To be clear: the Batman Curve was not created by me. I found it on reddit and found all the information I needed on this math stack exchange post. In addition, WolframMathWorld had a decent page with the integral on it. Because the Batman Curve is difficult to integrate (though not impossible by any means!) and it has a clear analytically-defined integral to compare our Monte Carlo integration algorithm against, it was the perfect choice to test some things out.

First things first, for this integral, we were not using a standard box as described above. Instead we were using an oval. Honestly, the objects don’t matter, but I thought it was worthwhile to point out that the area of the oval is simple $\pi \times Shortest\ distance \times Longest\ distance$, so $\pi \times Radius^2$ with the shortest and longest distances to the oval from the origin as the radii.

The batman curve was a little tricky, we had to split it into the following equations (image created by Jack in the previously mentioned math stack exchange post):

Which, when plotted provide:

Then we had to write a simple function to determine if a point inside the oval was within the Batman Curve or not.
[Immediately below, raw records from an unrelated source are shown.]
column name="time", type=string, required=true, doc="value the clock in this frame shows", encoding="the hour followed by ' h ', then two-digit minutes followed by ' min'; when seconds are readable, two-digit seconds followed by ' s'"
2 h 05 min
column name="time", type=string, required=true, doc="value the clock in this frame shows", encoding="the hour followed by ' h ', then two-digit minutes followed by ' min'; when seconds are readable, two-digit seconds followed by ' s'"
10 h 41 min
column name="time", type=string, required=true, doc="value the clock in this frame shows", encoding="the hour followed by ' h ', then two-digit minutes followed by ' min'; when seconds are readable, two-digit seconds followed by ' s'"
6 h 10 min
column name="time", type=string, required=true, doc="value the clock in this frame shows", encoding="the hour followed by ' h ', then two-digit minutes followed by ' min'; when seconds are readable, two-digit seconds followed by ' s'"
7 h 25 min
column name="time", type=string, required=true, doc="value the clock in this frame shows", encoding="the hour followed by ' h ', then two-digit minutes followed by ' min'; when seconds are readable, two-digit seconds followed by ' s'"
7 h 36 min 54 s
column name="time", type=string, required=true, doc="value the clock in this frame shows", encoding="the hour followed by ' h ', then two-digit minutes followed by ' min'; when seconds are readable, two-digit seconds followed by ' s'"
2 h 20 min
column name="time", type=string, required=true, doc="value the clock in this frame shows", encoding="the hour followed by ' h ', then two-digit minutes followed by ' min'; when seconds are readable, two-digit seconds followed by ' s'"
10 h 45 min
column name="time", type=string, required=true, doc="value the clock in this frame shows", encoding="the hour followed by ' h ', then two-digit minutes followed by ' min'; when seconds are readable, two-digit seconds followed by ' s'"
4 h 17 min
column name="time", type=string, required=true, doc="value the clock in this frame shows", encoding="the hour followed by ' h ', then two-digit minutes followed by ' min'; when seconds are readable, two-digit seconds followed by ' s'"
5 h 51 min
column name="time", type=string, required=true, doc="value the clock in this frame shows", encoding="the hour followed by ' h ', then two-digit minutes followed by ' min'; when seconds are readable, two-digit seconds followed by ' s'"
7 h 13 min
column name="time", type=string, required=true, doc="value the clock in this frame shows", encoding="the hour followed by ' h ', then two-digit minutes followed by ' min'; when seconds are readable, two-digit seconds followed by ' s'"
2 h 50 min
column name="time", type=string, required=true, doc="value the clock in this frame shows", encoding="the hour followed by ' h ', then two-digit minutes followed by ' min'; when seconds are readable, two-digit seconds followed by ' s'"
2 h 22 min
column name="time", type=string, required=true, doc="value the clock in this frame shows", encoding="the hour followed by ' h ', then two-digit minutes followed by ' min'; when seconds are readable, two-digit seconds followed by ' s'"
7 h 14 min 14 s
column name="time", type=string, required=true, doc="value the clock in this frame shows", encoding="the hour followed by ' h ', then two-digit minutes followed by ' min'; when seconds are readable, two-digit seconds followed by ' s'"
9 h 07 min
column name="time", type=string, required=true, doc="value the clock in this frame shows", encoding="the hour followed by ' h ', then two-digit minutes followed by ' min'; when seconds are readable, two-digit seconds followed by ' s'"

To do this, we divided the curve into the following sections:

And here is a visualization of the output:

Here is the function (Nothing special, really):


// Function to check if we are in batman function for monte_carlo
bool is_batman(pos dot, pos ori, double scale){

// Determine x and y locations
double pos_x = (dot.x - ori.x) / scale;
double pos_y = (dot.y - ori.y) / scale;
double temp_x, temp_y;

// Drawing left upper wing
if (pos_x <= -3){
temp_x = (-7 * sqrt(1-((pos_y * pos_y)/9.0)));
if (pos_x >= temp_x){
return true;
}
else{
return false;
}
}

// Drawing left shoulder
if (pos_x > -3 && pos_x <= -1){
temp_x = -pos_x;
temp_y = -(2.710523708715754 + (1.5 - 0.5 * temp_x))
+1.355261854357877
*sqrt(4.0-(abs(temp_x)-1)*(abs(temp_x)-1));
if (pos_y > temp_y){
return true;
}
else{
return false;
}
}

// Drawing exterior left ear
if (pos_x > -1 && pos_x <= -0.75){
temp_y = 9.0 + 8 * pos_x;
if (pos_y > -temp_y){
return true;
}
else{
return false;
}
}

// Drawing interior left ear
if (pos_x > -0.75 && pos_x <= -0.5){
temp_y = -3 * pos_x + 0.75;
if (pos_y > -temp_y){
return true;
}
else{
return false;
}

}

if (pos_x > -.5 && pos_x <= 0.5){
temp_y = 2.25;
if (pos_y > -temp_y){
return true;
}
else{
return false;
}

}

// Drawing interior right ear
if (pos_x > 0.5 && pos_x <= 0.75){
temp_y = 3 * pos_x + 0.75;
if (pos_y > -temp_y){
return true;
}
else{
return false;
}

}

// Drawing exterior right ear
if (pos_x > 0.75 && pos_x <= 1){
temp_y = 9.0 - 8 * pos_x;
if (pos_y > -temp_y){
return true;
}
else{
return false;
}
}

// Drawing right shoulder
if (pos_x <= 3 && pos_x > 1){
temp_y = -(2.710523708715754 + (1.5 - 0.5 * pos_x))
+1.355261854357877
*sqrt(4.0-(abs(pos_x)-1)*(abs(pos_x)-1));
if (pos_y > temp_y){
return true;
}
else{
return false;
}
}

// Drawing right upper wing
if (pos_x > 3){
temp_x = (7 * sqrt(1-((pos_y * pos_y)/9.0)));
if (pos_x <= temp_x){
return true;
}
else{
return false;
}

}
}
if (pos_y >= 0){
// Drawing bottom left wing
if (pos_x <= -4.0){
temp_x = (-7 * sqrt(1-((pos_y * pos_y)/9.0)));
if (pos_x >= temp_x){
return true;
}
else{
return false;
}
}
// Drawing bottom wing
if (pos_x > -4.0 && pos_x <= 4){
//return false;
temp_y = (abs(pos_x/2)
- 0.09137221374655434 * pos_x * pos_x - 3.0)
+ sqrt(1 - (abs(abs(pos_x)-2)-1)
* (abs(abs(pos_x)-2)-1));
temp_y *= -1;
if (pos_y < temp_y){
return true;
}
else{
return false;
}
}
// Drawing bottom right wing
if (pos_x >= 4.0){
//return true;
temp_x = (7 * sqrt(1-((pos_y * pos_y)/9.0)));
if (pos_x <= temp_x){
return true;
}
else{
return false;
}
}
}

return false;

}


The full code is available here. Note that it is a little messy and long. That’s because the we used Cairo to do the visualization, which added a bunch of extra lines to the code.

Overall, this was a pretty fun side-project!